Fragmento del texto.
::::::
Joaquín
Mª Aguirre (UCM)
Coloqué
ayer en mi página de Facebook una fotografía sobre los prejuicios que suscitó
algunas reacciones sobre nuestra capacidad de evolucionar respecto a ellos. La
fotografía que compartí desde la página oficial del Movimiento Antiacoso, una
ONG que se enfrenta al enorme problema del acoso sexual en Egipto, nos muestra
una serie de casos en los que se quedan reflejadas las formas en que percibimos
como totalidades lo individual, es decir, las etiquetas que colocamos a los
demás para clasificarlos en función de elementos o experiencias previos.
"No todos los musulmanes son terroristas", "no todos somos
mejicanos", "no cortaré tu césped", "mi pelo es
auténtico", "no soy basura blanca", "no soy un color",
etc., son las frases que sostienen determinadas personas a las que se les
aplican esos tópicos.
::::::
Enunciado 1. Enumera todas las frases entre comillas que recoge el texto sobre los prejuicios.
Enunciado 2.
Indica si cada afirmación concuerda con el texto sobre los prejuicios y cita las palabras que lo deciden:
(a) La fotografía se compartió desde la página oficial del Movimiento Antiacoso.
(b) El Movimiento Antiacoso combate el acoso sexual en Marruecos.
(c) La fotografía se publicó en Twitter.
Enunciado 3. Reescribe de forma más breve el párrafo del texto sobre los prejuicios que empieza con "Coloqué ayer en mi página de Facebook" y conserva sus datos principales.
Las entradas no guardan relación con el texto sobre los prejuicios.
::::::
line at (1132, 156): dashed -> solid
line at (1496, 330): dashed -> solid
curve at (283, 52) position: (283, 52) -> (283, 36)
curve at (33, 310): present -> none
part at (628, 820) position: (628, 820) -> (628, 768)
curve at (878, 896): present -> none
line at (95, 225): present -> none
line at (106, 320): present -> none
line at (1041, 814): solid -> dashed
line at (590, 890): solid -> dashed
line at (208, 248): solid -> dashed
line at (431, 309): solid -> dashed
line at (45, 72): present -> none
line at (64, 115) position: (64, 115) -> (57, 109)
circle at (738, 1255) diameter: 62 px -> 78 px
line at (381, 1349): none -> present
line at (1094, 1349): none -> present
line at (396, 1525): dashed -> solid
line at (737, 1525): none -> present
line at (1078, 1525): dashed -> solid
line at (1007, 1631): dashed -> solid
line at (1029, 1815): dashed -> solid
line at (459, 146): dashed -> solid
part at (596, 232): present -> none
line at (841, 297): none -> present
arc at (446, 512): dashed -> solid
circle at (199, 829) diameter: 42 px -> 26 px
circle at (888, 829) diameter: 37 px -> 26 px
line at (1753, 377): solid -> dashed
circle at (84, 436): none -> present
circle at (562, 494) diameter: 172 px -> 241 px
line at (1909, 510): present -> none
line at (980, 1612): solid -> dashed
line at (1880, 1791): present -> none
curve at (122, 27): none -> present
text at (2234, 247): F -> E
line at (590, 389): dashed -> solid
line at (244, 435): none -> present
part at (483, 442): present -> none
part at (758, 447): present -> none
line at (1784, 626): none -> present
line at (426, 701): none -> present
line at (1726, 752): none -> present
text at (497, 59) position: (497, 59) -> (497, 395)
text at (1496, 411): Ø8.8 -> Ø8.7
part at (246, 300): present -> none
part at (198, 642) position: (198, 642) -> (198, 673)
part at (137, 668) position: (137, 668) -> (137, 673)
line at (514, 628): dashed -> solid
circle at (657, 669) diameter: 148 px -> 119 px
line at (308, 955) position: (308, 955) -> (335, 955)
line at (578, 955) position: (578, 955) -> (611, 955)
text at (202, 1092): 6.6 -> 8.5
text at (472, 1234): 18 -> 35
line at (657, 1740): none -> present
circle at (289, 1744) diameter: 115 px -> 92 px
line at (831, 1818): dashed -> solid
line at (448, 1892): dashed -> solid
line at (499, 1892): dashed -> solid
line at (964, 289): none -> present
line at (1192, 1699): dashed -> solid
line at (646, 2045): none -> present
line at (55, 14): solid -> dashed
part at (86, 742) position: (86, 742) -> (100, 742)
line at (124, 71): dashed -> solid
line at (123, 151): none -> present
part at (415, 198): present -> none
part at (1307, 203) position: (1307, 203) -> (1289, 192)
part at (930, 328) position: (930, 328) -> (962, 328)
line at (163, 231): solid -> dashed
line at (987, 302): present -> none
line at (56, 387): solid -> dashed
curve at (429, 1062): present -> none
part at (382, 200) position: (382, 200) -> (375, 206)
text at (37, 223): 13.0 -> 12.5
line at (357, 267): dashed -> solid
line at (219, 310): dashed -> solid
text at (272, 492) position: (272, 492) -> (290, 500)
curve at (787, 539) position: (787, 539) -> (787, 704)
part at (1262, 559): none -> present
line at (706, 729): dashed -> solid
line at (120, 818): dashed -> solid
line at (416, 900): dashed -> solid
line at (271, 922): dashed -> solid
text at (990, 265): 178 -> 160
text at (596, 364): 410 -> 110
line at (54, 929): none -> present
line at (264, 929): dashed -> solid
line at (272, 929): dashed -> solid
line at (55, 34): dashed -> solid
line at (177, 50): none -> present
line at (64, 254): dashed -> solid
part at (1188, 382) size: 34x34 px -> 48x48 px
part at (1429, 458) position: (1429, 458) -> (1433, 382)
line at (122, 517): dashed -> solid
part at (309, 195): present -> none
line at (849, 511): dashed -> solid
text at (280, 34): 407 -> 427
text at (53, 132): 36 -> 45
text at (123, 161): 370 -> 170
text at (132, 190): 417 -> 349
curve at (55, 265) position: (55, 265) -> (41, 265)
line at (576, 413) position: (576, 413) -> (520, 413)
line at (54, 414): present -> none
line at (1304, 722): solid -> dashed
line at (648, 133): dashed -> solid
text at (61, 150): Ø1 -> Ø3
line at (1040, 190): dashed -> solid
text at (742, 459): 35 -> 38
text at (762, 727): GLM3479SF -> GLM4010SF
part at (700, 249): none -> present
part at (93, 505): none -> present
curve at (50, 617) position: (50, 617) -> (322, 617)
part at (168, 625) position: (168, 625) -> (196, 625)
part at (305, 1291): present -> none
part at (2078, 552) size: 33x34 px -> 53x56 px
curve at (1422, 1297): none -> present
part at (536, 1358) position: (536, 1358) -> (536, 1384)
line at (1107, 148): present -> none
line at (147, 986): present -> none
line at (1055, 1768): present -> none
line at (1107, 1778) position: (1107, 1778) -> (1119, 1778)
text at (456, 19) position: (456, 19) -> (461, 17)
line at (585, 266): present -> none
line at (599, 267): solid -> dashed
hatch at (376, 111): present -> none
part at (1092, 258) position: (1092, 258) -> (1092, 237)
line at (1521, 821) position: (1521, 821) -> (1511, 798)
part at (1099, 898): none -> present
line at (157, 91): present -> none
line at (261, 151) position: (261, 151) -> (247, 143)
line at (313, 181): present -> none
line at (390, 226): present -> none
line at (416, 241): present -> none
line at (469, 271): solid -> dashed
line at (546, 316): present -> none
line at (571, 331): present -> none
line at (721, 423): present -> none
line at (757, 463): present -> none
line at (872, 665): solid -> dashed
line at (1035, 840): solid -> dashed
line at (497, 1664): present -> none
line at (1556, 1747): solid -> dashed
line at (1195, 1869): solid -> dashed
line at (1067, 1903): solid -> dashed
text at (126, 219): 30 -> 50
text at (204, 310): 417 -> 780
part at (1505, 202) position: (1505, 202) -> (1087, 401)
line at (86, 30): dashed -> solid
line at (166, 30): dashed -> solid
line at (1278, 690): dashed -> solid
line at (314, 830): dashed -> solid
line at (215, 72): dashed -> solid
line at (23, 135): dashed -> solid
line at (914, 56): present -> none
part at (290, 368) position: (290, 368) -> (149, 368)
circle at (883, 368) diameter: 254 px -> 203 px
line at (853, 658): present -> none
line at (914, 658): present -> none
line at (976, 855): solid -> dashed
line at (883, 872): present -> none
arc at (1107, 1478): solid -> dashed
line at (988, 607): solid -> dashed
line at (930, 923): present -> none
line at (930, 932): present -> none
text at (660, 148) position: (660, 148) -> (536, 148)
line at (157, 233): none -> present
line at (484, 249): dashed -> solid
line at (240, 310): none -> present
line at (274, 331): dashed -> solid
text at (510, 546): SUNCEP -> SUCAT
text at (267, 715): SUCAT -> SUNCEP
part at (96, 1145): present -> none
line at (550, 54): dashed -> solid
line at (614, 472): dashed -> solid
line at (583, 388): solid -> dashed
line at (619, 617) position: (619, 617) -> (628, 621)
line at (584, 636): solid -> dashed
::::::
Respuesta correcta 1.
- "No todos los musulmanes son terroristas"
- "no todos somos mejicanos"
- "no cortaré tu césped"
- "mi pelo es auténtico"
- "no soy basura blanca"
- "no soy un color"

Respuesta correcta 2.
(a) Sí: "La fotografía que compartí desde la página oficial del Movimiento Antiacoso".
(b) No: "una ONG que se enfrenta al enorme problema del acoso sexual en Egipto".
(c) No: "Coloqué ayer en mi página de Facebook una fotografía sobre los prejuicios".

Respuesta correcta 3. Ayer publiqué en mi página de Facebook una fotografía sobre los prejuicios que provocó reacciones sobre nuestra capacidad de evolucionar frente a ellos. La compartí desde la página oficial del Movimiento Antiacoso, una ONG que combate el acoso sexual en Egipto. La imagen muestra casos en los que percibimos lo individual como totalidades, es decir, las etiquetas con que clasificamos a los demás según elementos o experiencias previos.